Despite there being only three full tracks to sink your teeth into, ‘The Death Delta Sirens’ is metal that ticks two important boxes for me: unique atmosphere, and engaging structures informed by well crafted riffs. Its short runtime leaves me wanting more, but this is always a plus in my book.
Pay attention kids, this is the kind of extreme metal your boy Euronymous would have enjoyed back in the day. Lancaster’s Insurgency have been around for a few years now, but their second EP ‘Militant Death Cult’ is a well of treats for fans of pre 1990 extreme metal. It’s dark, primitive, aggressive thrash in the style of early Sodom, Hellhammer, Sarcofago, and Pentegram (Chile). This is atonal, percussive extreme metal that has more in common with Discharge than it does Megadeth or Testament. Staccatod power chord riffs define the rhythm and structure of each track, with drums simply pounding along in the background adding an intense and disconcerting energy to the music.

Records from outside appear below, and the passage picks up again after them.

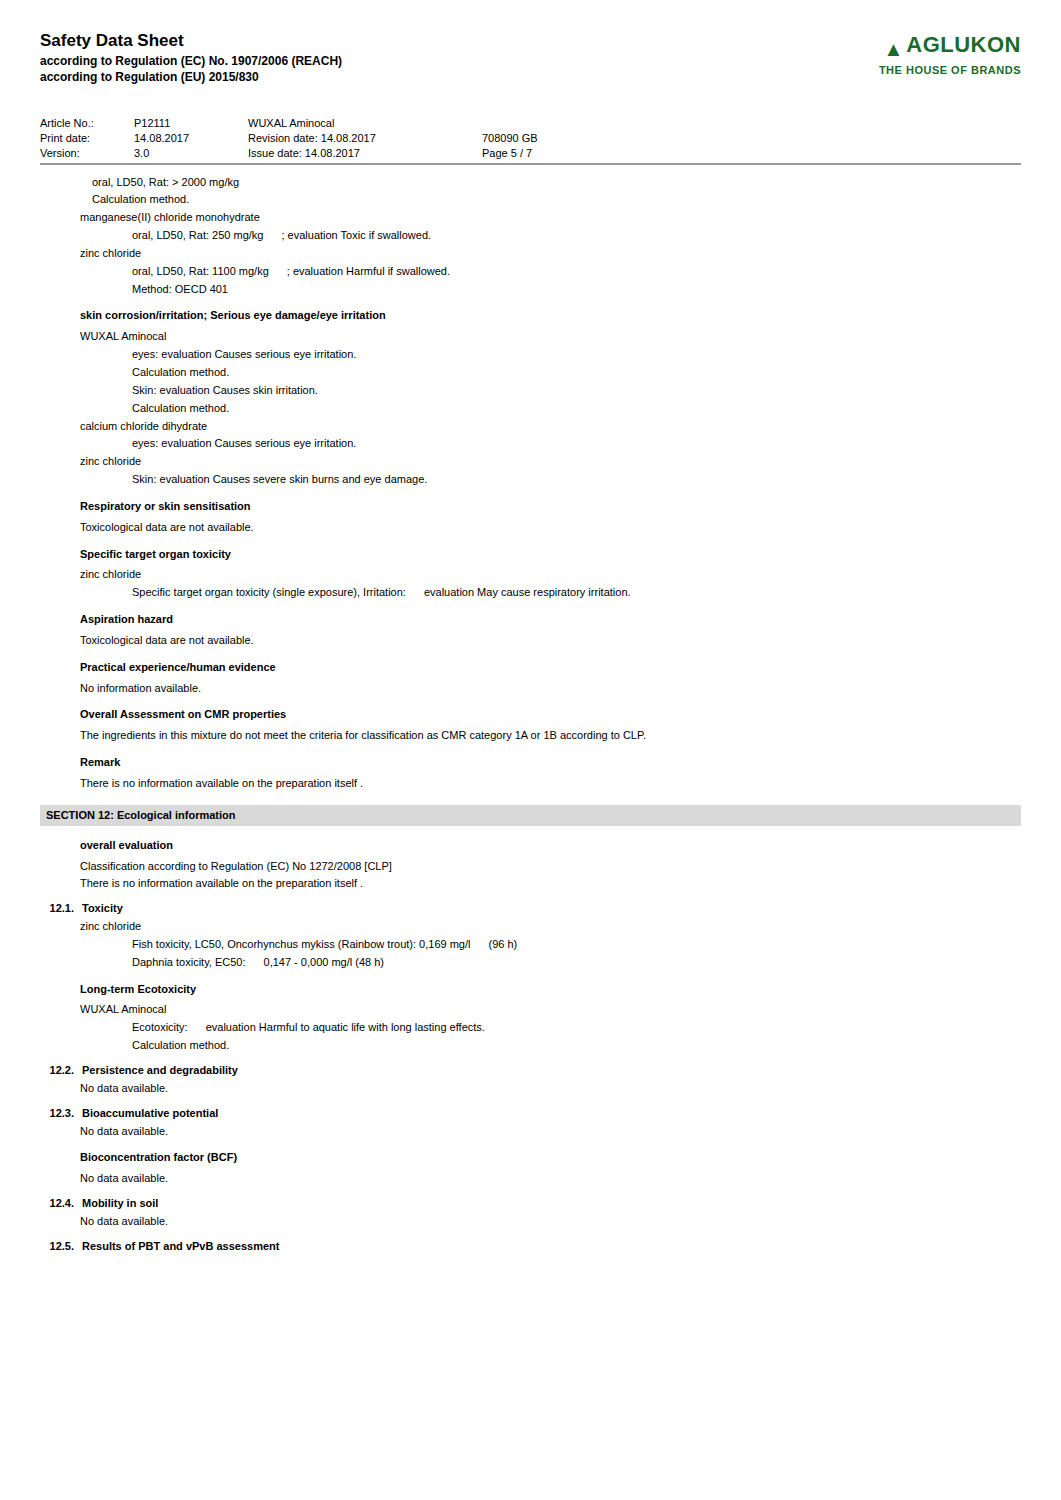Safety Data Sheet
according to Regulation (EC) No. 1907/2006 (REACH)
according to Regulation (EU) 2015/830
▲ AGLUKON
THE HOUSE OF BRANDS
| Article No.: | P12111 | WUXAL Aminocal | | |
| Print date: | 14.08.2017 | Revision date: 14.08.2017 | 708090 GB | |
| Version: | 3.0 | Issue date: 14.08.2017 | Page 5 / 7 | |
oral, LD50, Rat: > 2000 mg/kg
Calculation method.
manganese(II) chloride monohydrate
oral, LD50, Rat: 250 mg/kg ; evaluation Toxic if swallowed.
zinc chloride
oral, LD50, Rat: 1100 mg/kg ; evaluation Harmful if swallowed.
Method: OECD 401
skin corrosion/irritation; Serious eye damage/eye irritation
WUXAL Aminocal
eyes: evaluation Causes serious eye irritation.
Calculation method.
Skin: evaluation Causes skin irritation.
Calculation method.
calcium chloride dihydrate
eyes: evaluation Causes serious eye irritation.
zinc chloride
Skin: evaluation Causes severe skin burns and eye damage.
Respiratory or skin sensitisation
Toxicological data are not available.
Specific target organ toxicity
zinc chloride
Specific target organ toxicity (single exposure), Irritation: evaluation May cause respiratory irritation.
Aspiration hazard
Toxicological data are not available.
Practical experience/human evidence
No information available.
Overall Assessment on CMR properties
The ingredients in this mixture do not meet the criteria for classification as CMR category 1A or 1B according to CLP.
Remark
There is no information available on the preparation itself .
SECTION 12: Ecological information
overall evaluation
Classification according to Regulation (EC) No 1272/2008 [CLP]
There is no information available on the preparation itself .
12.1.
Toxicity
zinc chloride
Fish toxicity, LC50, Oncorhynchus mykiss (Rainbow trout): 0,169 mg/l (96 h)
Daphnia toxicity, EC50: 0,147 - 0,000 mg/l (48 h)
Long-term Ecotoxicity
WUXAL Aminocal
Ecotoxicity: evaluation Harmful to aquatic life with long lasting effects.
Calculation method.
12.2.
Persistence and degradability
No data available.
12.3.
Bioaccumulative potential
No data available.
Bioconcentration factor (BCF)
No data available.
12.4.
Mobility in soil
No data available.
12.5.
Results of PBT and vPvB assessment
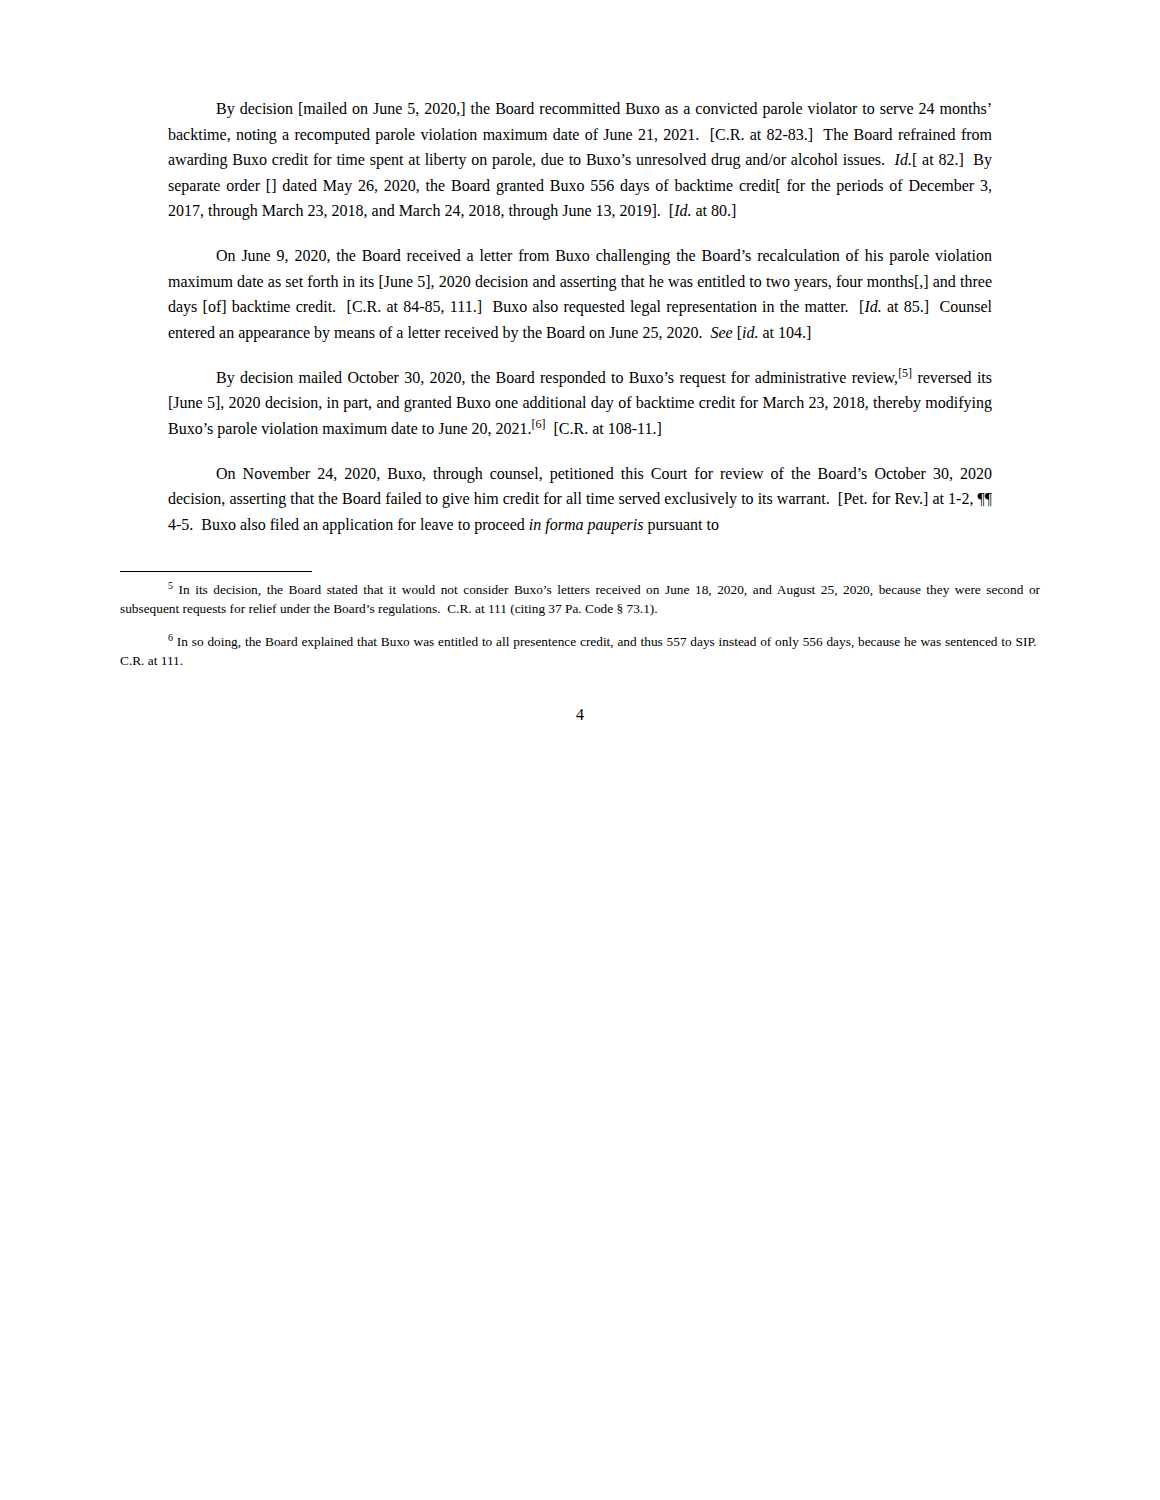By decision [mailed on June 5, 2020,] the Board recommitted Buxo as a convicted parole violator to serve 24 months’ backtime, noting a recomputed parole violation maximum date of June 21, 2021. [C.R. at 82-83.] The Board refrained from awarding Buxo credit for time spent at liberty on parole, due to Buxo’s unresolved drug and/or alcohol issues. Id.[ at 82.] By separate order [] dated May 26, 2020, the Board granted Buxo 556 days of backtime credit[ for the periods of December 3, 2017, through March 23, 2018, and March 24, 2018, through June 13, 2019]. [Id. at 80.]
On June 9, 2020, the Board received a letter from Buxo challenging the Board’s recalculation of his parole violation maximum date as set forth in its [June 5], 2020 decision and asserting that he was entitled to two years, four months[,] and three days [of] backtime credit. [C.R. at 84-85, 111.] Buxo also requested legal representation in the matter. [Id. at 85.] Counsel entered an appearance by means of a letter received by the Board on June 25, 2020. See [id. at 104.]
By decision mailed October 30, 2020, the Board responded to Buxo’s request for administrative review,[5] reversed its [June 5], 2020 decision, in part, and granted Buxo one additional day of backtime credit for March 23, 2018, thereby modifying Buxo’s parole violation maximum date to June 20, 2021.[6] [C.R. at 108-11.]
On November 24, 2020, Buxo, through counsel, petitioned this Court for review of the Board’s October 30, 2020 decision, asserting that the Board failed to give him credit for all time served exclusively to its warrant. [Pet. for Rev.] at 1-2, ¶¶ 4-5. Buxo also filed an application for leave to proceed in forma pauperis pursuant to
5 In its decision, the Board stated that it would not consider Buxo’s letters received on June 18, 2020, and August 25, 2020, because they were second or subsequent requests for relief under the Board’s regulations. C.R. at 111 (citing 37 Pa. Code § 73.1).
6 In so doing, the Board explained that Buxo was entitled to all presentence credit, and thus 557 days instead of only 556 days, because he was sentenced to SIP. C.R. at 111.
4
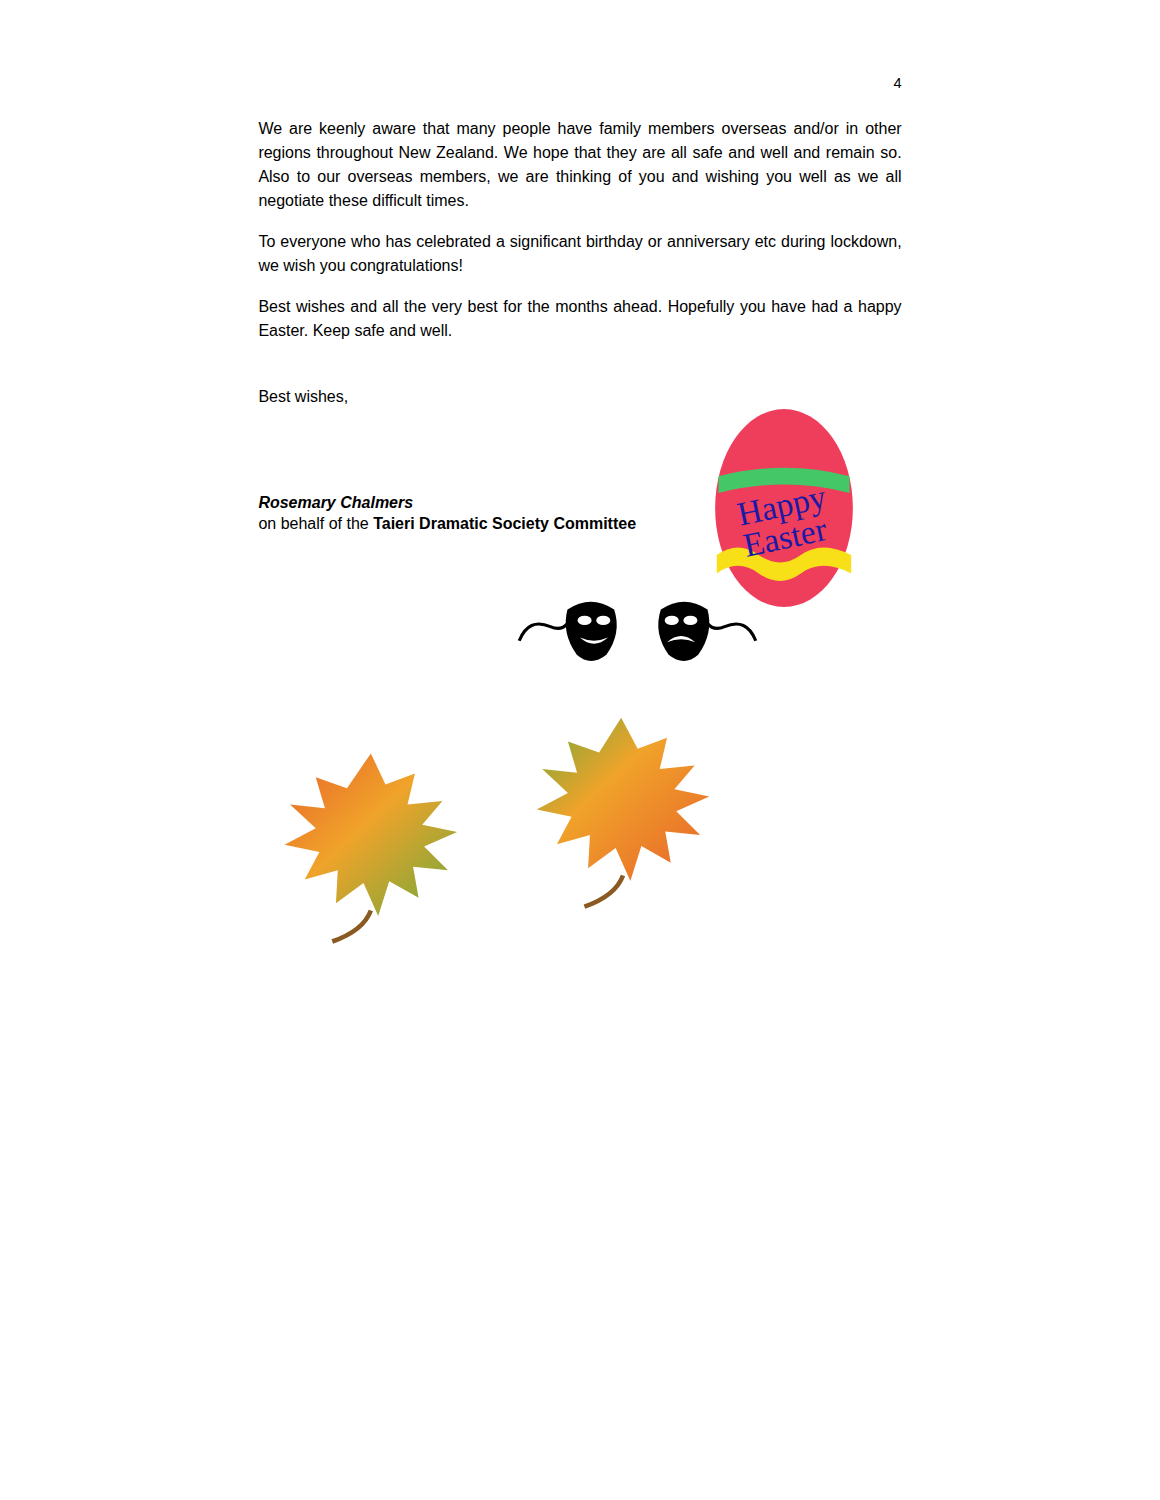4
We are keenly aware that many people have family members overseas and/or in other regions throughout New Zealand. We hope that they are all safe and well and remain so. Also to our overseas members, we are thinking of you and wishing you well as we all negotiate these difficult times.
To everyone who has celebrated a significant birthday or anniversary etc during lockdown, we wish you congratulations!
Best wishes and all the very best for the months ahead. Hopefully you have had a happy Easter. Keep safe and well.
Best wishes,
Rosemary Chalmers
on behalf of the Taieri Dramatic Society Committee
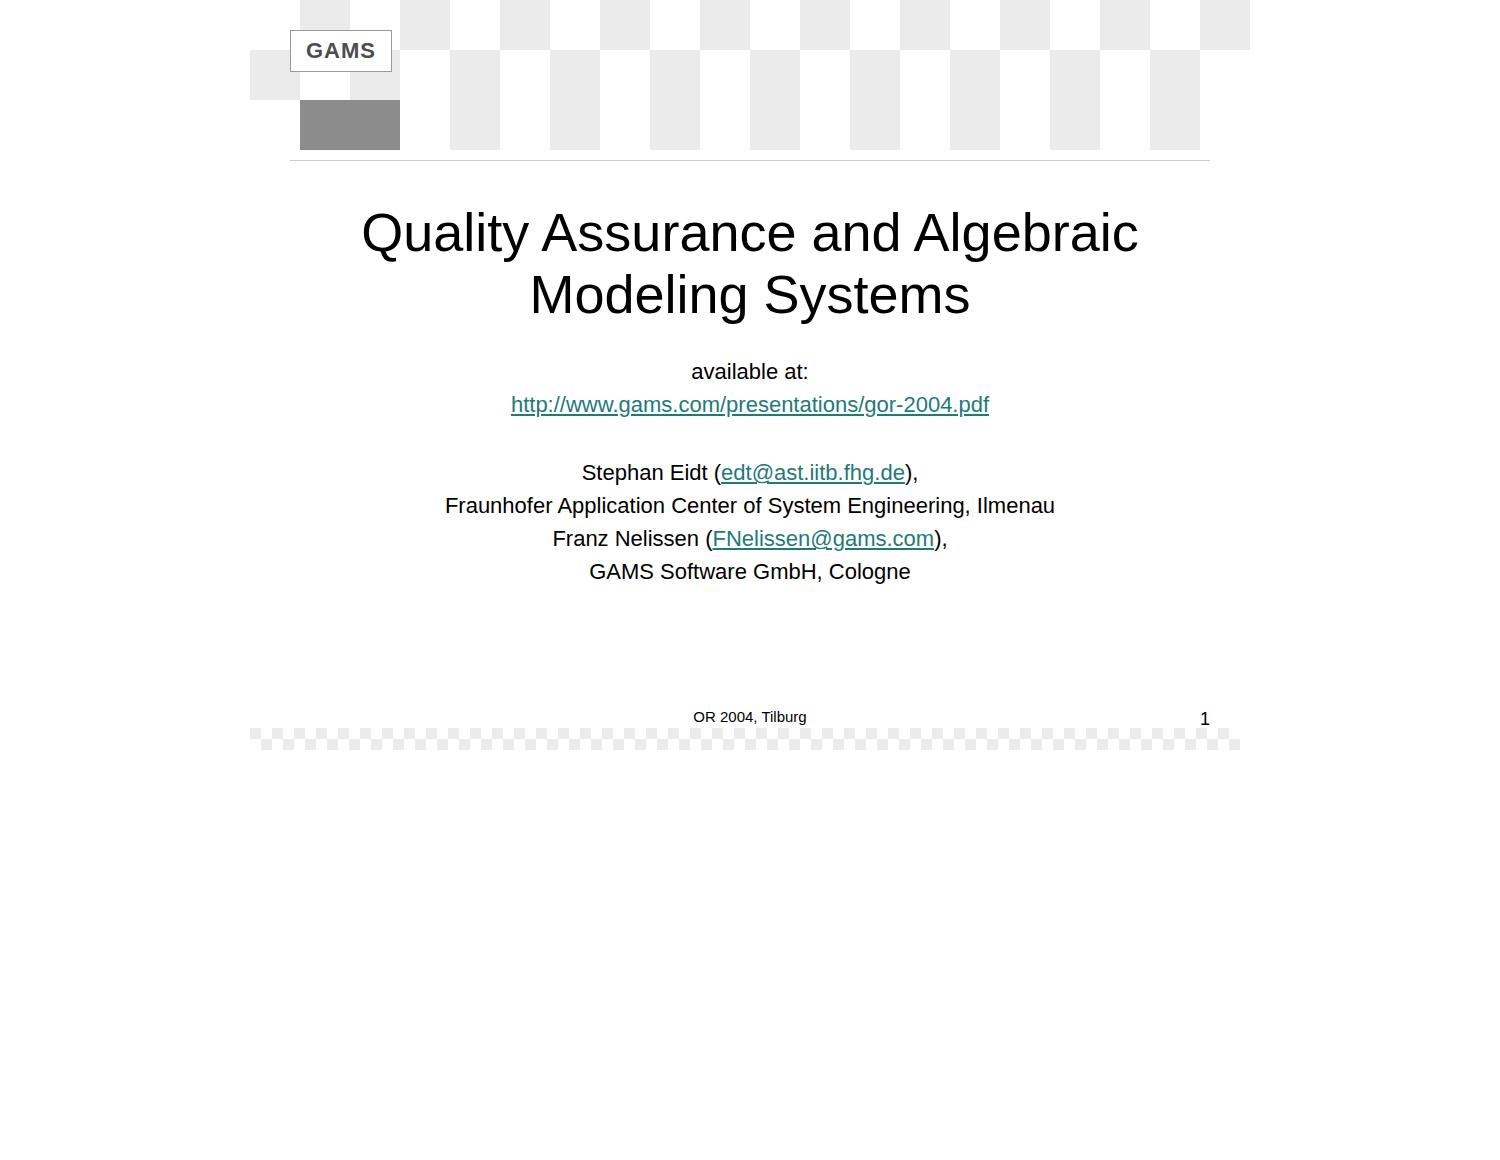GAMS
Quality Assurance and Algebraic
Modeling Systems
available at:
http://www.gams.com/presentations/gor-2004.pdf
Stephan Eidt (edt@ast.iitb.fhg.de),
Fraunhofer Application Center of System Engineering, Ilmenau
Franz Nelissen (FNelissen@gams.com),
GAMS Software GmbH, Cologne
OR 2004, Tilburg
1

Even the production sounds old school. It’s lo-fi certainly, but the level of reverb used douses it in that panicked darkness unique to metal of the 1980s. The vocals are reminiscent of Brian Llapitan on NME’s ‘Unholy Death’ LP (1986). A punky mid-range rasp that is again covered in reverb, making the majority of lyrics nearly inaudible.
The music is made up of a series of shifting intensities as riffs are repeated up or down an octave. Occasionally the bass will break away into a solo of sorts, or the guitar will take a brief recess from the relentless rhythmic drive. For that reason Insurgency can pretty much get away with sticking to the same or similar pace throughout this EP, only occasionally slowing down to more conventional rock tempos. All these very simple techniques are given new significance in their context by the intense and united battering that preceded it.
In this respect it helps to look at this as minimal ambient music as oppose to anything related to rock (hear me out). The whole point is to beat the listener into submission with the appearance of monotony through repetition, which means any slight change in pitch, tempo, or intensity seems more significant owing to its rarity. For that reason the structure becomes an intriguing puzzle, and any new revelation revealed by the music a pleasant surprise. Aside from such lofty analyses of the sonic architecture however, ‘Militant Death Cult’ is the fuckest uppest.